Reputation: 2620
Field value query is giving unexpected results when any special character(@,=,#,$,%,^,*) is passed.
please find the 4 sample docs I have inserted in to ML.
<root>
<journalTitle>Dinesh</journalTitle>
<sourceType>JA</sourceType>
<title>title1</title>
<volume>volume0</volume>
</root>
<root>
<journalTitle>Gayari</journalTitle>
<sourceType>JA</sourceType>
<title>title1</title>
<volume>volume0</volume>
</root>
<root>
<journalTitle>Dixit</journalTitle>
<sourceType>JA</sourceType>
<title>title1</title>
<volume>volume0</volume>
</root>
<root>
<journalTitle>Singla</journalTitle>
<sourceType>JA</sourceType>
<title>title1</title>
<volume>volume0</volume>
</root>
CTS Query :
cts:search(
fn:doc(),
cts:field-value-query("Sample","#@#@#@*()", ("unwildcarded")),
"unfiltered"
)
On running this query I am getting all the documents.
As per my understanding, it should return an empty sequence.
please find below the field I have created.
Field (in XML format) :
<field xmlns:xsi="http://www.w3.org/2001/XMLSchema-instance" xmlns="http://marklogic.com/xdmp/database">
<field-name>Sample</field-name>
<field-path>
<path>/root/journalTitle</path>
<weight>1.0</weight>
</field-path>
<word-lexicons/>
<included-elements/>
<excluded-elements/>
<tokenizer-overrides/>
</field>
Index setting:
If I will add any alphabet(s) in the search string it will give me the correct results.
Like:
Please help me to resolve this issue?
Upvotes: 1
Views: 303
Reputation: 201
In the 'tokenizer overrides' option for your field, add these special character(@,=,#,$,%,^,*) as words (select 'word').
These special characters are not considered for matching by default. You need to override the default tokenizer to include them as words.
Upvotes: 1
Reputation: 146
Changing the one character searches to true in database config, resolves the issue in element-word-query.
Upvotes: 0
Reputation: 146
May I know what output are you expecting on passing this cts:element-word-query(xs:QName("journalTitle"),"=====S") for the above given for xmls.
Upvotes: 0
Reputation: 321
Use instead the 'exact' option in the field-value-query.
This requires the fast diacritic- and case-sensitive options, but you already have those enabled.

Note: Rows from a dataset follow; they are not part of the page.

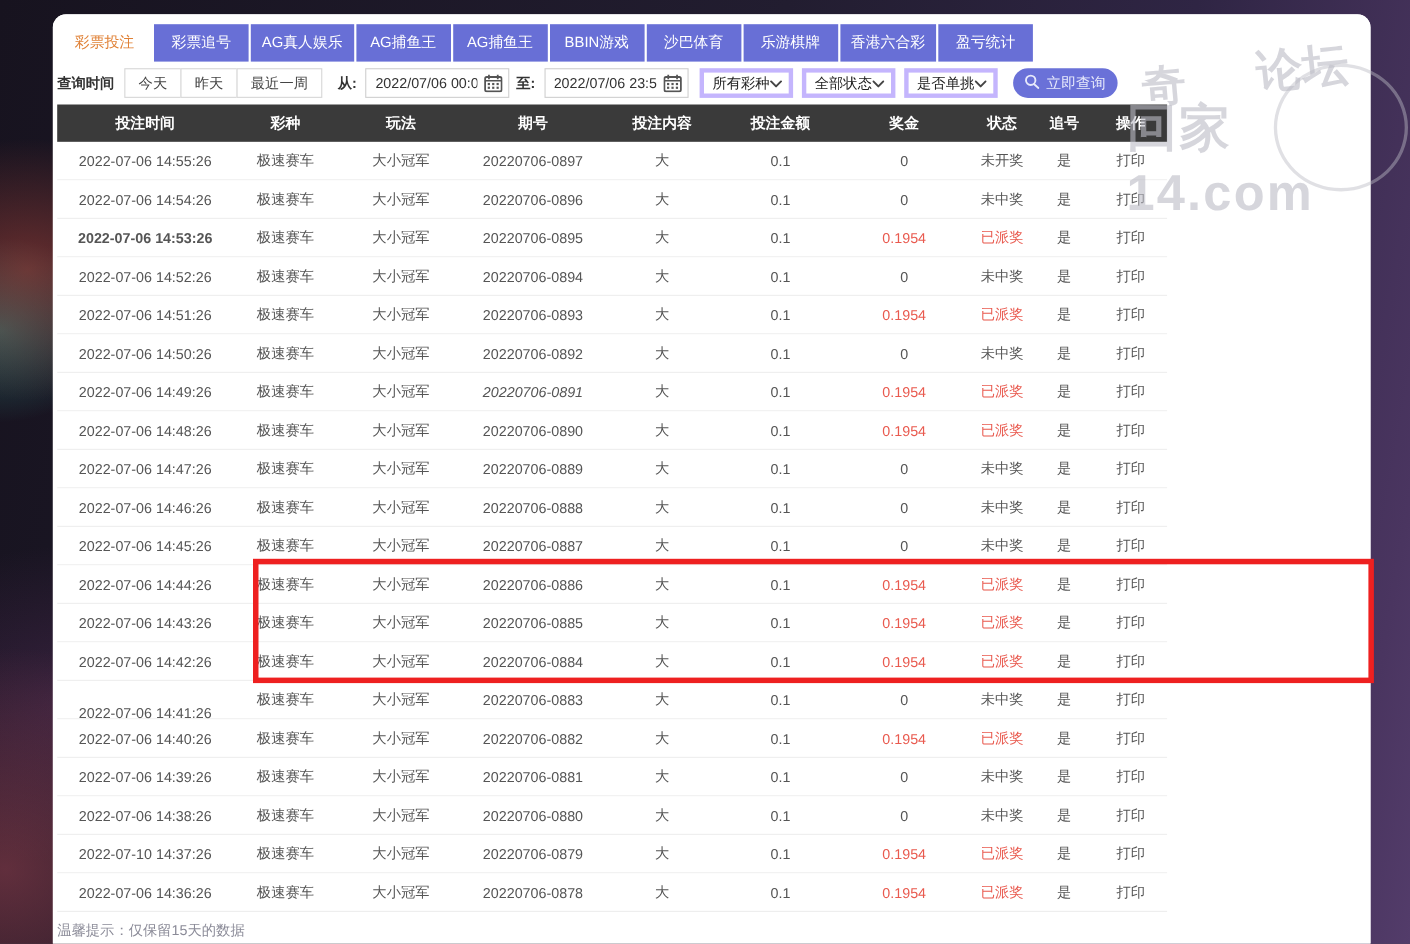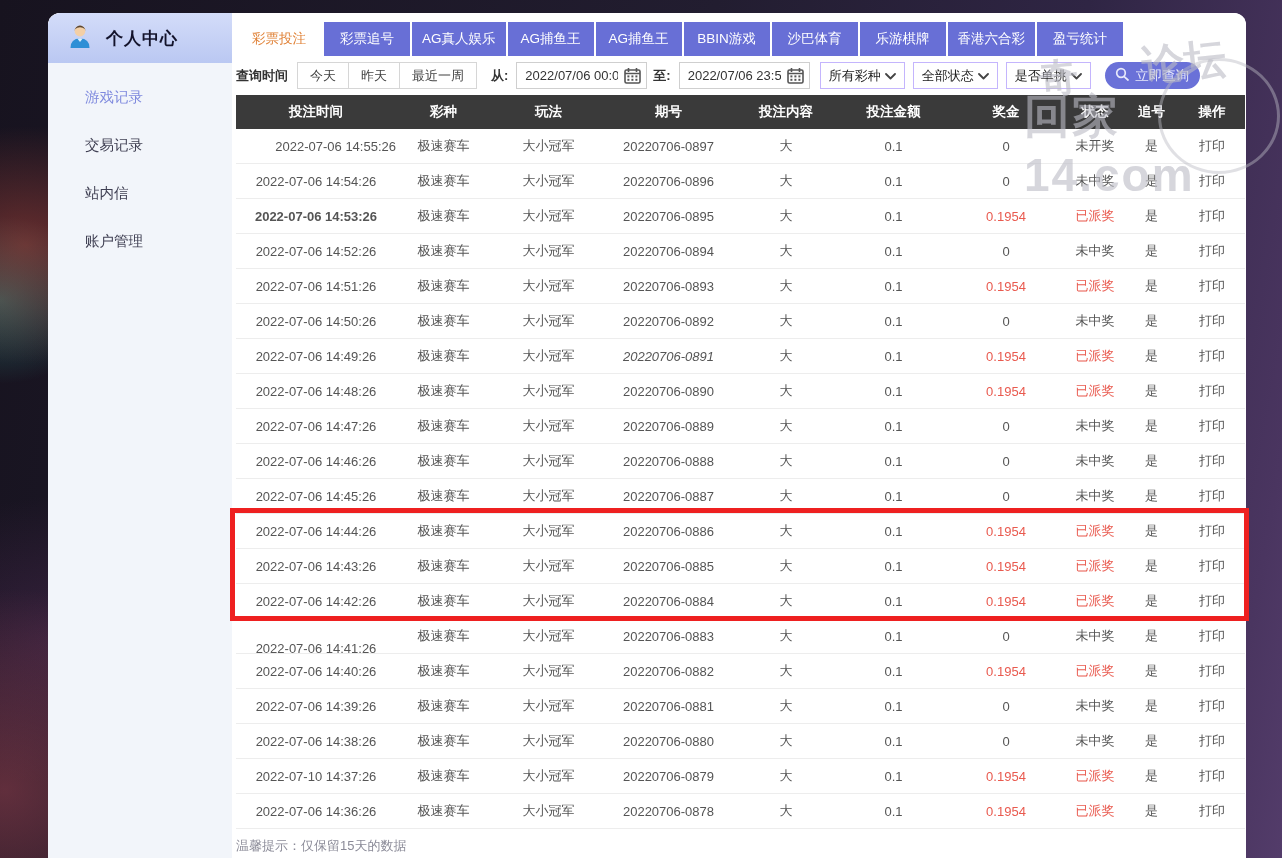--- a/index.html
+++ b/index.html
@@ -96,25 +96,6 @@
 
 <div class="card">
 
-  <div class="sidebar">
-    <div class="sidebar-header">
-      <span>
-        <svg width="26" height="26" viewBox="0 0 26 26">
-          <circle cx="13" cy="8" r="5.4" fill="#f3cfa6"></circle>
-          <path d="M7.6 8 A5.4 5.4 0 0 1 18.4 8 L18.4 6.4 Q13 2.2 7.6 6.4 Z" fill="#5a4632"></path>
-          <path d="M3.5 25 Q3.5 15.5 13 15.5 Q22.5 15.5 22.5 25 Z" fill="#2e8fd6"></path>
-          <path d="M10.5 15.8 L13 19 L15.5 15.8 Q13 14.8 10.5 15.8 Z" fill="#dff0fb"></path>
-        </svg>
-      </span>
-      <span class="sidebar-title">个人中心</span>
-    </div>
-    <div class="sidebar-menu">
-        <div class="menu-item active">游戏记录</div>
-        <div class="menu-item">交易记录</div>
-        <div class="menu-item">站内信</div>
-        <div class="menu-item">账户管理</div>
-      </div>
-  </div>
 
   <div class="main">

You can also try xdmp:plan before and after using 'exact' to see the effect on the query plan.
Upvotes: 2
Reputation: 7142
Try passing "exact" as an option to cts:field-value-query
:
cts:search(
fn:doc(),
cts:field-value-query("Sample","#@#@#@*()", ("exact")),
"unfiltered"
)
MarkLogic has an index for exact values to help in cases like this. Note it's only on when you have both case sensitive and diacritic sensitive indexes enabled (which you do). I know this works for cts:element-value-query
so I expect it will for cts:field-value-query
as well.
Upvotes: 2